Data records
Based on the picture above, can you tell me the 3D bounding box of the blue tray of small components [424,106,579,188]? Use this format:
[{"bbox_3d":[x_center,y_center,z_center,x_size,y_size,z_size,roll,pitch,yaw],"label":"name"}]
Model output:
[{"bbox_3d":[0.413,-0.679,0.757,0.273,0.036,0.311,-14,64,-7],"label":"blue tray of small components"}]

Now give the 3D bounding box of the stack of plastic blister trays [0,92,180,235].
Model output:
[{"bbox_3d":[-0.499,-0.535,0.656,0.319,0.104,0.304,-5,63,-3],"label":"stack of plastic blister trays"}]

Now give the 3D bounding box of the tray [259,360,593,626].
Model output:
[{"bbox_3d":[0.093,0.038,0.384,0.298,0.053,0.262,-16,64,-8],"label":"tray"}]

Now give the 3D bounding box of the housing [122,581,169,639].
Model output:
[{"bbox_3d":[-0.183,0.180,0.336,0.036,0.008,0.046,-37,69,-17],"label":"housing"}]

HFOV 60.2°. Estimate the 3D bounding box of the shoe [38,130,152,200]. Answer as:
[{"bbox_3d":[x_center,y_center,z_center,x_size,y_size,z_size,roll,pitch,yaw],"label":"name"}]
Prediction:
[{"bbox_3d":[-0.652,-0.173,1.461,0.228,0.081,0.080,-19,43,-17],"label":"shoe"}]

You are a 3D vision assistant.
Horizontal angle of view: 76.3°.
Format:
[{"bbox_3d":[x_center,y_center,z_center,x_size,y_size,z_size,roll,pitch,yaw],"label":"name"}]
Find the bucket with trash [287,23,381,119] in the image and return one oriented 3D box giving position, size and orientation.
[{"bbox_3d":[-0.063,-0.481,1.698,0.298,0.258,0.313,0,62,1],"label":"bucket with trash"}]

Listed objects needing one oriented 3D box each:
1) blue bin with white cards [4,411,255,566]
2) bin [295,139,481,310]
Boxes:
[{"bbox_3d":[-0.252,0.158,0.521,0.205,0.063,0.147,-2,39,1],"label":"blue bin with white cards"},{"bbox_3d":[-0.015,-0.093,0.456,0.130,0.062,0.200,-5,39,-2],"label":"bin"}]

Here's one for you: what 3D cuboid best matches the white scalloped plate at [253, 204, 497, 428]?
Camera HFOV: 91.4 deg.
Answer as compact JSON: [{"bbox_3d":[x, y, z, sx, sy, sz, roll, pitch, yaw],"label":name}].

◆ PROBLEM DESCRIPTION
None of the records may be omitted or altered when they are given again.

◆ EXERCISE SOLUTION
Based on the picture above, can you tell me the 3D bounding box of the blue tray of small components [424,106,579,188]? Use this format:
[{"bbox_3d":[x_center,y_center,z_center,x_size,y_size,z_size,roll,pitch,yaw],"label":"name"}]
Model output:
[{"bbox_3d":[0.413,-0.679,0.757,0.273,0.036,0.311,-14,64,-7],"label":"blue tray of small components"}]

Now give the 3D bounding box of the stack of plastic blister trays [0,92,180,235].
Model output:
[{"bbox_3d":[-0.499,-0.535,0.656,0.319,0.104,0.304,-5,63,-3],"label":"stack of plastic blister trays"}]

Now give the 3D bounding box of the tray [259,360,593,626].
Model output:
[{"bbox_3d":[0.093,0.038,0.384,0.298,0.053,0.262,-16,64,-8],"label":"tray"}]

Now give the 3D bounding box of the housing [122,581,169,639].
Model output:
[{"bbox_3d":[-0.183,0.180,0.336,0.036,0.008,0.046,-37,69,-17],"label":"housing"}]

HFOV 60.2°. Estimate the 3D bounding box of the shoe [38,130,152,200]. Answer as:
[{"bbox_3d":[x_center,y_center,z_center,x_size,y_size,z_size,roll,pitch,yaw],"label":"name"}]
Prediction:
[{"bbox_3d":[-0.652,-0.173,1.461,0.228,0.081,0.080,-19,43,-17],"label":"shoe"}]

You are a 3D vision assistant.
Horizontal angle of view: 76.3°.
Format:
[{"bbox_3d":[x_center,y_center,z_center,x_size,y_size,z_size,roll,pitch,yaw],"label":"name"}]
Find the bucket with trash [287,23,381,119] in the image and return one oriented 3D box giving position, size and orientation.
[{"bbox_3d":[-0.063,-0.481,1.698,0.298,0.258,0.313,0,62,1],"label":"bucket with trash"}]

Listed objects needing one oriented 3D box each:
1) blue bin with white cards [4,411,255,566]
2) bin [295,139,481,310]
Boxes:
[{"bbox_3d":[-0.252,0.158,0.521,0.205,0.063,0.147,-2,39,1],"label":"blue bin with white cards"},{"bbox_3d":[-0.015,-0.093,0.456,0.130,0.062,0.200,-5,39,-2],"label":"bin"}]

Here's one for you: what 3D cuboid best matches the white scalloped plate at [253, 204, 497, 428]?
Camera HFOV: 91.4 deg.
Answer as compact JSON: [{"bbox_3d":[x, y, z, sx, sy, sz, roll, pitch, yaw],"label":name}].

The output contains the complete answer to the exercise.